Wutai Shan, cœur vivant du bouddhisme chinois, le mont wutai est l'une des montagnes bouddhistes les plus sacrées de Chine et connu pour ses cinq sommets époustouflants et ses plus de 300 temples dédiés au culte de Manjushri, le Bodhisattva de la Sagesse. À Hengshan Nord, le mont Heng était considéré comme la première fortification naturelle du Nord où son temple suspendu accroché à la falaise semble défier la gravité.
Plus au nord-est, Changbai Shan, volcan sacré, fascine avec son lac céleste Tianchi, enveloppé de mythes fondateurs.
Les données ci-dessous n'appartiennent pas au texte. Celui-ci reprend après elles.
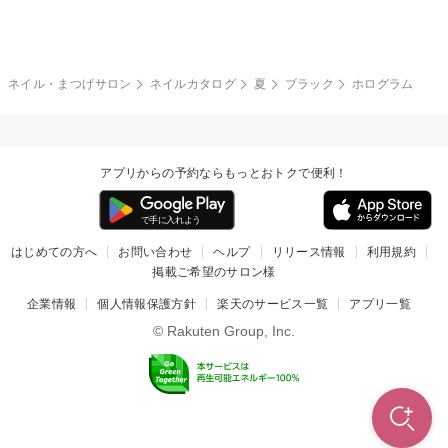
グレー
クリア
フラワー
プッチ
ネイルシール
その他(アート・パーツ)
冬
カラフル
ワンカラー
ピーコック
ネイル・まつげサロン
ネイルカタログ
夏
ブラック
ホログラム
タイダイ
ツイード
マット
手書き
アプリからの予約ならもっとおトクで便利！
チェック
その他(デザイン)
はじめての方へ
お問い合わせ
ヘルプ
リリース情報
利用規約
掲載ご希望のサロン様
企業情報
個人情報保護方針
楽天のサービス一覧
アプリ一覧
© Rakuten Group, Inc.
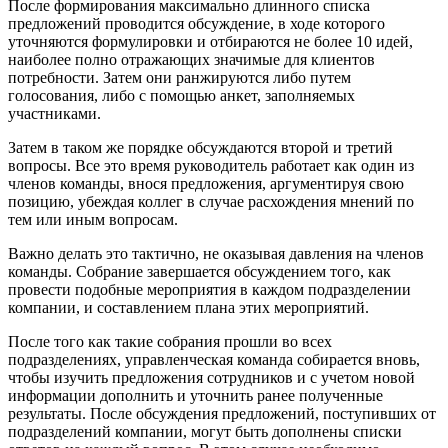
После формирования максимально длинного списка
предложений проводится обсуждение, в ходе которого
уточняются формулировки и отбираются не более 10 идей,
наиболее полно отражающих значимые для клиентов
потребности. Затем они ранжируются либо путем
голосования, либо с помощью анкет, заполняемых
участниками.
Затем в таком же порядке обсуждаются второй и третий
вопросы. Все это время руководитель работает как один из
членов команды, внося предложения, аргументируя свою
позицию, убеждая коллег в случае расхождения мнений по
тем или иным вопросам.
Важно делать это тактично, не оказывая давления на членов
команды. Собрание завершается обсуждением того, как
провести подобные мероприятия в каждом подразделении
компании, и составлением плана этих мероприятий.
После того как такие собрания прошли во всех
подразделениях, управленческая команда собирается вновь,
чтобы изучить предложения сотрудников и с учетом новой
информации дополнить и уточнить ранее полученные
результаты. После обсуждения предложений, поступивших от
подразделений компании, могут быть дополнены списки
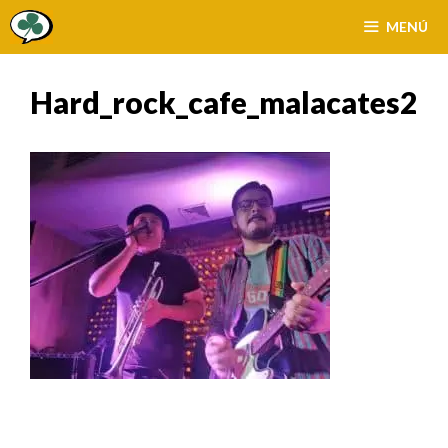
Saltar
MENÚ
al
contenido
Hard_rock_cafe_malacates2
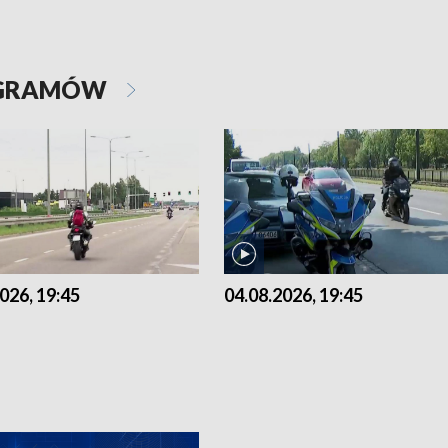
OGRAMÓW
026, 19:45
04.08.2026, 19:45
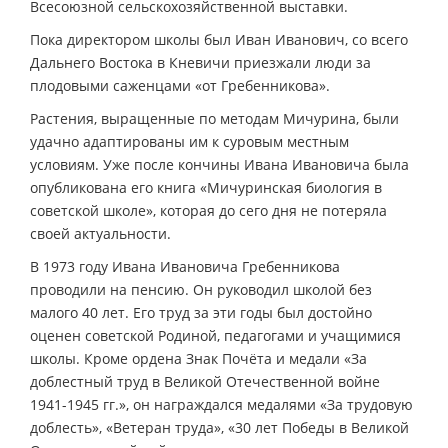
Всесоюзной сельскохозяйственной выставки.
Пока директором школы был Иван Иванович, со всего
Дальнего Востока в Кневичи приезжали люди за
плодовыми саженцами «от Гребенникова».
Растения, выращенные по методам Мичурина, были
удачно адаптированы им к суровым местным
условиям. Уже после кончины Ивана Ивановича была
опубликована его книга «Мичуринская биология в
советской школе», которая до сего дня не потеряла
своей актуальности.
В 1973 году Ивана Ивановича Гребенникова
проводили на пенсию. Он руководил школой без
малого 40 лет. Его труд за эти годы был достойно
оценен советской Родиной, педагогами и учащимися
школы. Кроме ордена Знак Почёта и медали «За
доблестный труд в Великой Отечественной войне
1941-1945 гг.», он награждался медалями «За трудовую
доблесть», «Ветеран труда», «30 лет Победы в Великой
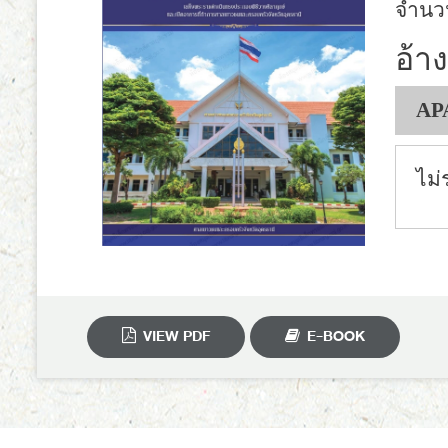
จำนว
อ้าง
AP
ไม่
VIEW PDF
E-BOOK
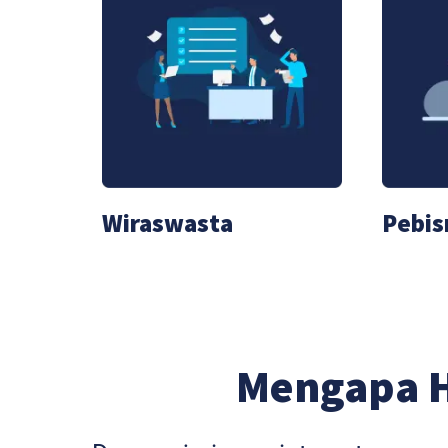
Wiraswasta
Pebis
Mengapa 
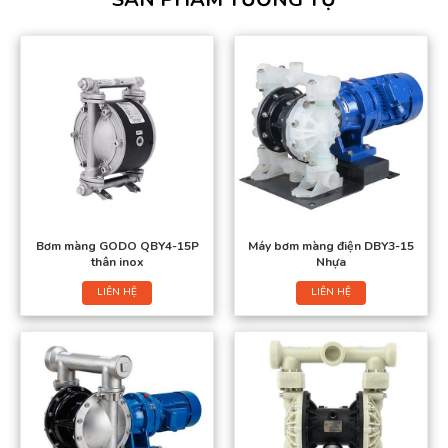
Bơm màng GODO QBY4-15P
Máy bơm màng điện DBY3-15
thân inox
Nhựa
LIÊN HỆ
LIÊN HỆ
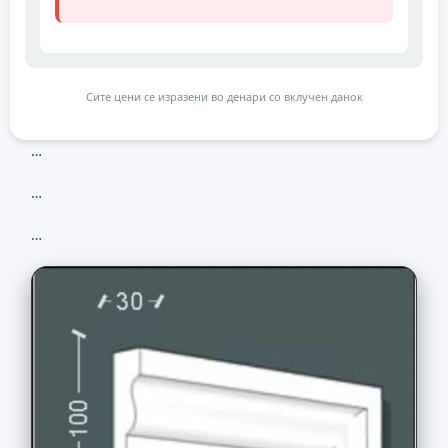
Сите цени се изразени во денари со вклучен данок
…
…
…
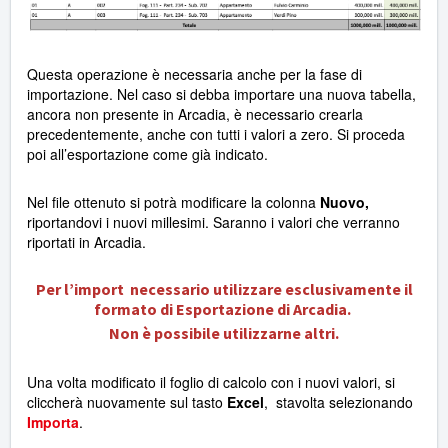
Questa operazione è necessaria anche per la fase di
importazione. Nel caso si debba importare una nuova tabella,
ancora non presente in Arcadia, è necessario crearla
precedentemente, anche con tutti i valori a zero. Si proceda
poi all’esportazione come già indicato.
Nel file ottenuto si potrà modificare la colonna
Nuovo,
riportandovi i nuovi millesimi. Saranno i valori che verranno
riportati in Arcadia.
Per l’import necessario utilizzare esclusivamente il
formato di Esportazione di Arcadia.
Non è possibile utilizzarne altri.
Una volta modificato il foglio di calcolo con i nuovi valori, si
cliccherà nuovamente sul tasto
Excel
, stavolta selezionando
Importa
.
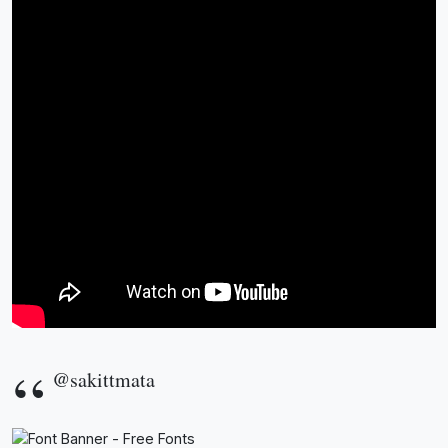
@sakittmata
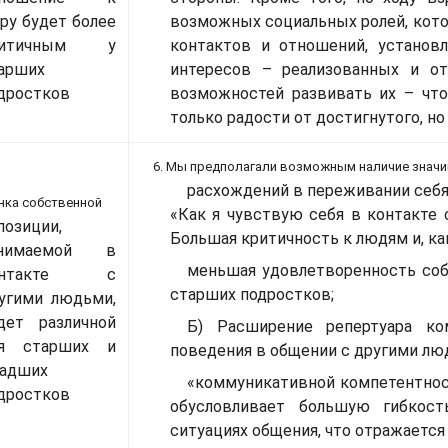
ру будет более
возможных социальных ролей, кото
ритичным у
контактов и отношений, установ
арших
интересов – реализованных и от
дростков
возможностей развивать их – что
только радости от достигнутого, н
6. Мы предполагали возможным наличие знач
расхождений в переживании себя
енка собственной
«Как я чувствую себя в контакте 
позиции,
Большая критичность к людям и, ка
анимаемой в
меньшая удовлетворенность со
онтакте с
старших подростков;
угими людьми,
дет различной
Б) Расширение репертуара ко
ля старших и
поведения в общении с другими лю
адших
«коммуникативной компетентнос
дростков
обусловливает большую гибкост
ситуациях общения, что отражается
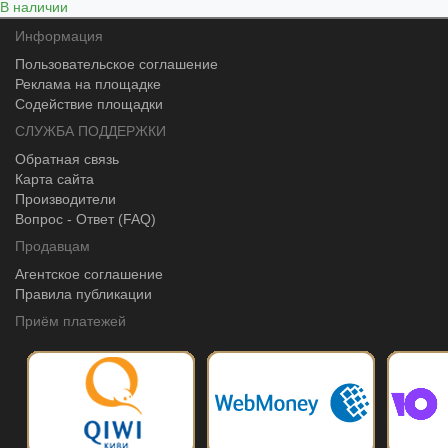
В наличии
Информация
Пользовательское соглашение
Реклама на площадке
Содействие площадки
СЛУЖБА ПОДДЕРЖКИ
Обратная связь
Карта сайта
Производители
Вопрос - Ответ (FAQ)
Продавцам
Агентское соглашение
Правила публикации
Приём платежей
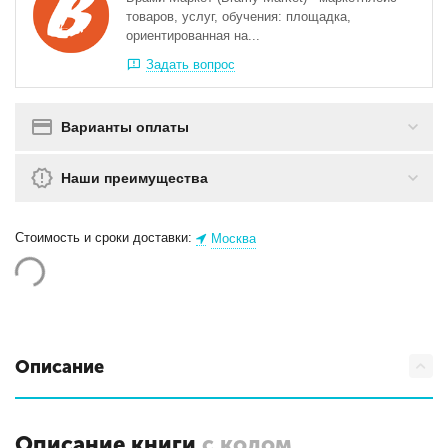
товаров, услуг, обучения: площадка,
ориентированная на...
Задать вопрос
Варианты оплаты
Наши преимущества
Стоимость и сроки доставки:
Москва
Описание
Описание книги
с кодом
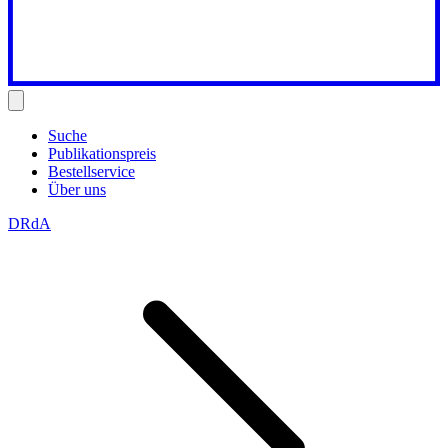
Suche
Publikationspreis
Bestellservice
Über uns
DRdA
Le Mont Hua, connu comme le plus vertigineux, est célèbre pour ses falaises périlleuses, notamment la Longue Passerelle Céleste de 30 cm de large et la Pagode Jintian, inclinée à 30°. On retrouve également les décors du Mont Hua dans les romans de Jin Yong.

Le sud-ouest, la montagne-divinité
Dans le Sichuan et le Yunnan, la montagne est une entité vivante.
À Emei Shan, forêts humides et temples brumeux rythment une ascension spirituelle. Plus à l’ouest, Siguniang Shan et Yading nous immergent dans l’univers tibétain, où les sommets sont honorés plutôt que conquis.
Meili Xueshan, dont le sommet n’a jamais été gravi, incarne le respect absolu envers la montagne sacrée.
Autres montagnes majeures : Qingcheng, Gongga, Daxue, Yulong, Fanjing.